When the two cubs arrived at a makeshift shelter in the southern Brazilian city of Porto Alegre, their thin legs were bent from exhaustion. They had been treading water for hours when floodwaters turned the streets into rivers.
“At times like this your heart sinks,” said Daniel Guimarães Gerardi, a volunteer veterinarian at the shelter. Two days after being rescued, the six-month-old strays were mostly dozing, still exhausted from their ordeal.
More than a month after catastrophic floods began to hit southern Brazil, the region is still reeling. The floods submerged entire towns, closed an international airport and displaced almost 600,000 people throughout the State of Rio Grande do Sul. At least 169 people died and 56 are missing. Thousands of animals were separated from their owners.
Dramatic scenes of dogs climbing onto the roofs of flooded houses and firefighters rescuing stranded animals, including a horse named Caramel, made headlines around the world. (Caramel was finally reunited with his owner.)
Tens of thousands of people remain in shelters, unable to return to their homes. According to state authorities, more than 12,500 domestic animals have been rescued. Many are ownerless, said Fabiana de Araújo Ribeiro, director of Porto Alegre’s animal welfare office. Even when they do, “they have nowhere to go” because their homes have been ruined, she said.

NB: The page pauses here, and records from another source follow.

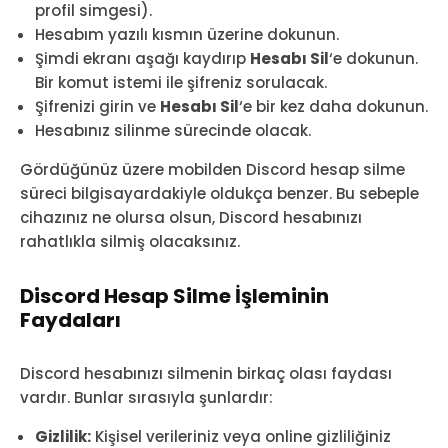
profil simgesi).
Hesabım yazılı kısmın üzerine dokunun.
Şimdi ekranı aşağı kaydırıp
Hesabı Sil
‘e dokunun.
Bir komut istemi ile şifreniz sorulacak.
Şifrenizi girin ve
Hesabı Sil
‘e bir kez daha dokunun.
Hesabınız silinme sürecinde olacak.
Gördüğünüz üzere mobilden Discord hesap silme
süreci bilgisayardakiyle oldukça benzer. Bu sebeple
cihazınız ne olursa olsun, Discord hesabınızı
rahatlıkla silmiş olacaksınız.
Discord Hesap Silme İşleminin
Faydaları
Discord hesabınızı silmenin birkaç olası faydası
vardır. Bunlar sırasıyla şunlardır:
Gizlilik:
Kişisel verileriniz veya online gizliliğiniz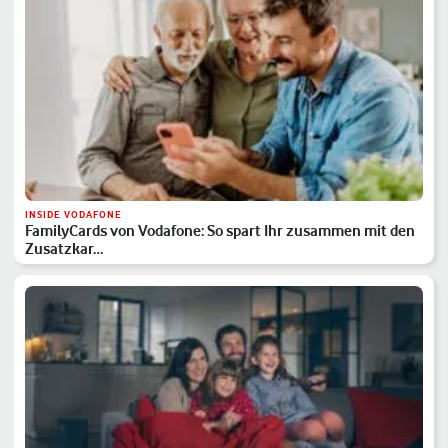
INSIDE VODAFONE
FamilyCards von Vodafone: So spart Ihr zusammen mit den
Zusatzkar…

And as water levels cover street names and house numbers, rescuers have had difficulty recording precisely where pets were rescued. It is more common in the United States than in many parts of Latin America for owners to implant tracking chips in their pets, making it easier to reunite them, animal welfare advocates said.

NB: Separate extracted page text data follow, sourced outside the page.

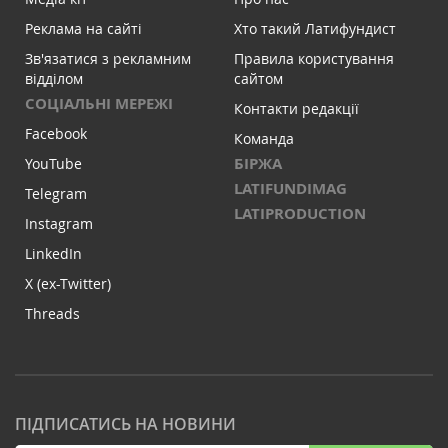
Реклама на сайті
Хто такий Латифундист
Зв'язатися з рекламним
Правила користування
відділом
сайтом
СОЦІАЛЬНІ МЕРЕЖІ
Контакти редакції
Facebook
Команда
БІРЖА
YouTube
LATIFUNDIMAG
Telegram
LATIPRODUCTION
Instagram
LinkedIn
X (ex-Twitter)
Threads
ПІДПИСАТИСЬ НА НОВИНИ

And stray animals are more common in Latin America, where they are often cared for by an entire block, said Joaquín de la Torre Ponce, Latin America director of the International Fund for Animal Welfare, a nonprofit organization. “These community dogs and cats don’t have a specific owner,” he said. “So no one will come looking for them.”
In an abandoned warehouse in Canoas, a city near Porto Alegre, some 800 rescued dogs were waiting in makeshift kennels. Many had been saved after days or weeks of being stranded on rooftops, trees and flooded houses. Some were injured or sick and most were malnourished. Some, like Gigante, an old farmer, had been left there by owners who could not take them to the shelters that now served as their home.
Sérgio Hoff was searching the winery looking for his missing pets. When he was evacuated from his home in Canoas with his wife and his 9-year-old daughter in early May, the family had to leave behind their five dogs and three cats. “We just couldn’t take them with us,” said Hoff, a 39-year-old banker. “It was chaos.”
The family released the animals, hoping they would climb to higher ground if the water rose. Hoff eventually found two of his dogs at another shelter, giving him hope that the others had also survived. But after weeks of searching, he still hadn’t found the others.
“We’re not going to give up,” Hoff said.